How sports organizations are already scoring with AI
Most reliable uses of AI today are based on machine learning, such as aggregating large volumes of different data from a large population, with the AI finding patterns and delivering recommendations based on these patterns. The field of sports analytics is no exception.
Recommendation algorithms fed by behavioral data
In sports, AI can drive ticket and merchandise sales by studying purchase patterns from a large number of fans. When fans use a team’s app to buy tickets or check the latest statistics, with every click, they are sharing data that can be aggregated and analyzed. Much like Netflix recommends a movie based on what you (and viewers like you) have already watched, sports franchises can use fan interactions to suggest purchases — a Cristiano Ronaldo jersey if a fan keeps checking the player’s stats — and ultimately, boost revenue.
Improving performance by studying patterns in players
AI is used in sports both on and off pitch, enhancing audience engagement and player performance. Camera feeds from previous matches and data on body angles when pitching or kicking collected from players’ wearables all funnel into algorithms. The programs analyze large banks of data to understand what it takes for a win; for example, what body stance a player should adopt or how often a team needs to be in possession of a ball.
Teams can use this insight to contrast their performance against the ideal and improve their approach in the process. Using video to improve performance and strategy is not new but AI delivers an increase in the kinds — fastest shot, height of shot, average shot depth and spread in tennis for example — and volumes of data to perfect these strategies.
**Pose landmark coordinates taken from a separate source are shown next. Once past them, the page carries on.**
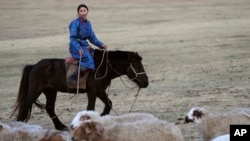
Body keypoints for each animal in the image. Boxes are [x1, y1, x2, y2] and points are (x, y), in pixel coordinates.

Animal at [11, 49, 148, 131]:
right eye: (137, 66)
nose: (146, 82)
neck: (102, 67)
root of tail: (34, 66)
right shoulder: (93, 91)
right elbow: (91, 107)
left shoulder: (100, 91)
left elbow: (108, 104)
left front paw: (101, 117)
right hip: (35, 90)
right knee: (25, 107)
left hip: (50, 91)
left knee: (49, 108)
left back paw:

In the future, expect such AI recommendations to fine-tune player performance in real-time.
Computer vision data labeling challenges in sports analytics
To create robust AI, we need to train algorithms on large banks of data that, as much as possible, account for all the situations and edge cases the model will observe in production.
For any single player, computer vision models must be trained to recognize an almost countless variety of poses, body postures, and positions.
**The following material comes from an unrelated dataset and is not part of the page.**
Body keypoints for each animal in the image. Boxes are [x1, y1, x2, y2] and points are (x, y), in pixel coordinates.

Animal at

In addition to this, semantic information must be added in order to create context on what actions the players are performing: are they passing the ball, running with it, intercepting, defending, and so forth? How are their actions changing over time?
Multiply this by the number of players, and the number of video frames in any given sports game, and you can imagine that the amount of data that needs to be labeled adds up rather quickly.
Beyond the sheer volume of data, there is also the challenge of labeling videos and images in varying lighting and weather conditions. Additionally, close interactions and equipment can result in partial or full occlusion of players or the ball.
Finally, take for instance sports where movements are fast and erratic, or where players wear helmets and can easily be mistaken for one another.
Case in point: there are a nearly infinite number of edge cases that must be accounted for when labeling data for sports analytics.
Take for example “noisy” data such as footage of a field partially obscured by a backstop.
How high-quality annotated data can net you an AI win
With the above challenges in mind, what can you do to ensure that you are fueling your algorithms with the highest-quality labels possible?
Given that datasets for sports analytics are necessarily large, be strategic about what data you send to be labeled first. Data curation and filtering tools can help prioritize labels that will have the biggest impact on your model’s performance.
And while it may be tempting to try and predict every edge case that your model may observe in production, assume that there’s a lot you don’t know you don’t know. Put in place a plan to uncover and quickly address edge cases as they arise. This includes setting aside budget and time to catch and resolve these outliers.
A crucial component to this is ensuring that your labeling process is iterative with tight feedback loops. Whether you have an in-house annotator who is your resident specialist on the rules of the game, or you’re upskilling a Data Annotation at Scale to become experts on your data, communication is key to high-quality annotated data at scale.
In Moneyball, Billy Beane’s mantra was “Adapt or die.” A similar recommendation holds true with artificial intelligence. Using AI in a variety of use cases both on and off the pitch can help sports companies score big. Those that are data-centric in their approach will race ahead of the competition — those that don’t risk being left behind.